### Exercise
Write out all of the data below line for line, without any change, and leave the pictures out.

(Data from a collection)
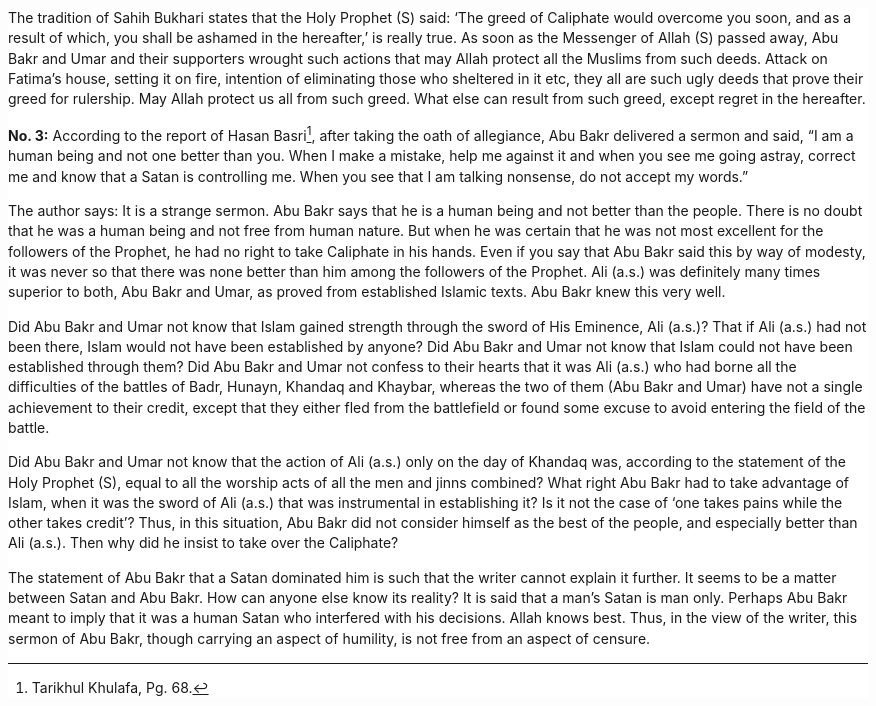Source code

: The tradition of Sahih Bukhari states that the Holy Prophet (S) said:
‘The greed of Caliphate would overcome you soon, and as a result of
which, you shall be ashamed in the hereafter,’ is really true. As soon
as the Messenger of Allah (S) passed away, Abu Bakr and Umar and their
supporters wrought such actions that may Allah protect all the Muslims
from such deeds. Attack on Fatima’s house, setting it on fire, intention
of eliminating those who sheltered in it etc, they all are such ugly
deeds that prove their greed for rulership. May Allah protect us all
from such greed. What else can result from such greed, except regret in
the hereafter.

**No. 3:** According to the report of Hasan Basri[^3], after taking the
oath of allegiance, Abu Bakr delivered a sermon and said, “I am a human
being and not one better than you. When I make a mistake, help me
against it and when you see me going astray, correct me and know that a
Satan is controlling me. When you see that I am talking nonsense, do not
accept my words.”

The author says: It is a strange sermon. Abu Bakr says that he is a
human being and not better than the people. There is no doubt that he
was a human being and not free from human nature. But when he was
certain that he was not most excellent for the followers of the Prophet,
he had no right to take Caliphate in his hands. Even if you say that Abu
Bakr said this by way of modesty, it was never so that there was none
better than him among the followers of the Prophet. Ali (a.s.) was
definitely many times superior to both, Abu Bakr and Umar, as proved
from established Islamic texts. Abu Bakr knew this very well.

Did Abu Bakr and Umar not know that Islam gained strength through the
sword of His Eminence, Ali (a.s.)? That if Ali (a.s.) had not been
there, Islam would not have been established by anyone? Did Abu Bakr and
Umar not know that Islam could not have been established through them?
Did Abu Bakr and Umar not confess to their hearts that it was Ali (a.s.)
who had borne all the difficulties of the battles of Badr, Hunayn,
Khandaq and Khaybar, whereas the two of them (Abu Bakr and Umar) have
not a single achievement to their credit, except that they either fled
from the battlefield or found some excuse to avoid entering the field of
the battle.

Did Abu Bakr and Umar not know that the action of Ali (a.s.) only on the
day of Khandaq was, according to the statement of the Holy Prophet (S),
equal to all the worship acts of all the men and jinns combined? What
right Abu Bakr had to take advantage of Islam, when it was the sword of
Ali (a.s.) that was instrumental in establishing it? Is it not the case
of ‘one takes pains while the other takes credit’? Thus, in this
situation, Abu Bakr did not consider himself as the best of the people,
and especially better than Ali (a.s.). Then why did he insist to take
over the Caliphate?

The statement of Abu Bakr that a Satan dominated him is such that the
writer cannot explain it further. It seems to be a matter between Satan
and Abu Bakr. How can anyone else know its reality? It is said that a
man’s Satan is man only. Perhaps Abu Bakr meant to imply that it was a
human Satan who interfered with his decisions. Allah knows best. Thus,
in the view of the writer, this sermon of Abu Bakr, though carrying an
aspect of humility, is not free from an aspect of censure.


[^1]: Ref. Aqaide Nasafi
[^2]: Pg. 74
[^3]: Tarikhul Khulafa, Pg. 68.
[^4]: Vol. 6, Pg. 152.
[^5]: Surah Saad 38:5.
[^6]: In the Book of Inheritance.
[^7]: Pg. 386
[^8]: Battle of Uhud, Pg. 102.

### Solution for this task
Source code

: The tradition of Sahih Bukhari states that the Holy Prophet (S) said:
‘The greed of Caliphate would overcome you soon, and as a result of
which, you shall be ashamed in the hereafter,’ is really true. As soon
as the Messenger of Allah (S) passed away, Abu Bakr and Umar and their
supporters wrought such actions that may Allah protect all the Muslims
from such deeds. Attack on Fatima’s house, setting it on fire, intention
of eliminating those who sheltered in it etc, they all are such ugly
deeds that prove their greed for rulership. May Allah protect us all
from such greed. What else can result from such greed, except regret in
the hereafter.

**No. 3:** According to the report of Hasan Basri[^3], after taking the
oath of allegiance, Abu Bakr delivered a sermon and said, “I am a human
being and not one better than you. When I make a mistake, help me
against it and when you see me going astray, correct me and know that a
Satan is controlling me. When you see that I am talking nonsense, do not
accept my words.”

The author says: It is a strange sermon. Abu Bakr says that he is a
human being and not better than the people. There is no doubt that he
was a human being and not free from human nature. But when he was
certain that he was not most excellent for the followers of the Prophet,
he had no right to take Caliphate in his hands. Even if you say that Abu
Bakr said this by way of modesty, it was never so that there was none
better than him among the followers of the Prophet. Ali (a.s.) was
definitely many times superior to both, Abu Bakr and Umar, as proved
from established Islamic texts. Abu Bakr knew this very well.

Did Abu Bakr and Umar not know that Islam gained strength through the
sword of His Eminence, Ali (a.s.)? That if Ali (a.s.) had not been
there, Islam would not have been established by anyone? Did Abu Bakr and
Umar not know that Islam could not have been established through them?
Did Abu Bakr and Umar not confess to their hearts that it was Ali (a.s.)
who had borne all the difficulties of the battles of Badr, Hunayn,
Khandaq and Khaybar, whereas the two of them (Abu Bakr and Umar) have
not a single achievement to their credit, except that they either fled
from the battlefield or found some excuse to avoid entering the field of
the battle.

Did Abu Bakr and Umar not know that the action of Ali (a.s.) only on the
day of Khandaq was, according to the statement of the Holy Prophet (S),
equal to all the worship acts of all the men and jinns combined? What
right Abu Bakr had to take advantage of Islam, when it was the sword of
Ali (a.s.) that was instrumental in establishing it? Is it not the case
of ‘one takes pains while the other takes credit’? Thus, in this
situation, Abu Bakr did not consider himself as the best of the people,
and especially better than Ali (a.s.). Then why did he insist to take
over the Caliphate?

The statement of Abu Bakr that a Satan dominated him is such that the
writer cannot explain it further. It seems to be a matter between Satan
and Abu Bakr. How can anyone else know its reality? It is said that a
man’s Satan is man only. Perhaps Abu Bakr meant to imply that it was a
human Satan who interfered with his decisions. Allah knows best. Thus,
in the view of the writer, this sermon of Abu Bakr, though carrying an
aspect of humility, is not free from an aspect of censure.


[^1]: Ref. Aqaide Nasafi
[^2]: Pg. 74
[^3]: Tarikhul Khulafa, Pg. 68.
[^4]: Vol. 6, Pg. 152.
[^5]: Surah Saad 38:5.
[^6]: In the Book of Inheritance.
[^7]: Pg. 386
[^8]: Battle of Uhud, Pg. 102.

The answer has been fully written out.